According to a startling statistical figure from WHO, in 2012, some 7 million people died – one in eight of total global deaths – resulting from various types of exposure to air pollution. Considering the sheer scale of this global health predicament, solutions are more than welcome – and one of the latter potentially comes forth in the form of the aptly named CityTree. Contrived by Green City Solutions, the engineered ‘organism’ in question is touted to have the air-purifying capacity of 275 actual trees.
This naturally raises the question – what exactly is the CityTree composed of? Well according to its designers, the contrivance is basically a moss culture enclosed within a nifty rectangular compartment. In fact, the dimensions of the product equate to only 13 ft of height, 10 ft of width, and 7 ft of depth. However in spite of its compact bearing, the very nature of moss culture allows it to have far greater leaf surface area than any other plant life. In essence, the advantage of larger surface area allows the moss to effectively mitigate and filter dust particles, nitrogen dioxide and ozone content from the proximate air, while also reducing the temperature of the surrounding space.
Now interestingly, the ‘green’ side of the technology doesn’t just stop with the purifying of air. The designers have made it clear that the operative scope of the CityTree is fueled by installed solar panels (as a part of the system) and the concocted energy is further stored in batteries. This is complemented by an autonomous provision of water and nutrients, aided by a built-in tank (that is also equipped to collect rainwater). The autonomous factor is rather improved with pollution sensors that can analyse the soil humidity, the local air quality and the working status of the CityTree itself.
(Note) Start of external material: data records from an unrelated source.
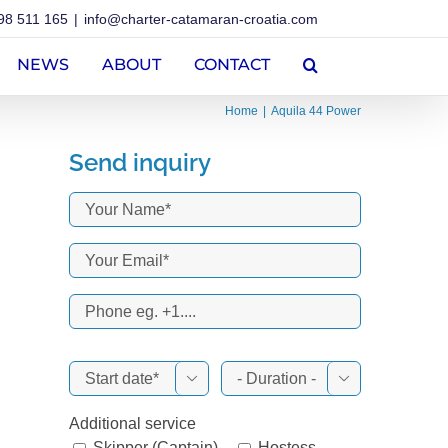
98 511 165
|
info@charter-catamaran-croatia.com
NEWS
ABOUT
CONTACT
Home
Aquila 44 Power
Send inquiry


Additional service
Skipper (Captain)
Hostess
When translated to figures, the green contraption can accumulate over 250 g of particular matter each day, while contributing to the removal of 240 metric tons of carbon dioxide each year. And the best part is – CityTree has been successfully installed in at least 20 cities around the world, including Oslo, Paris, Brussels and Hong Kong. And while its $25,000 price tag is a bit on the higher side, the designers are confident that the ultimate advantage far outweighs the initial cost, especially in cramped urban conditions that are not conducive to planting trees. To that end, the company is already looking forth to introduce their solution to India, a fast emerging market for green technology.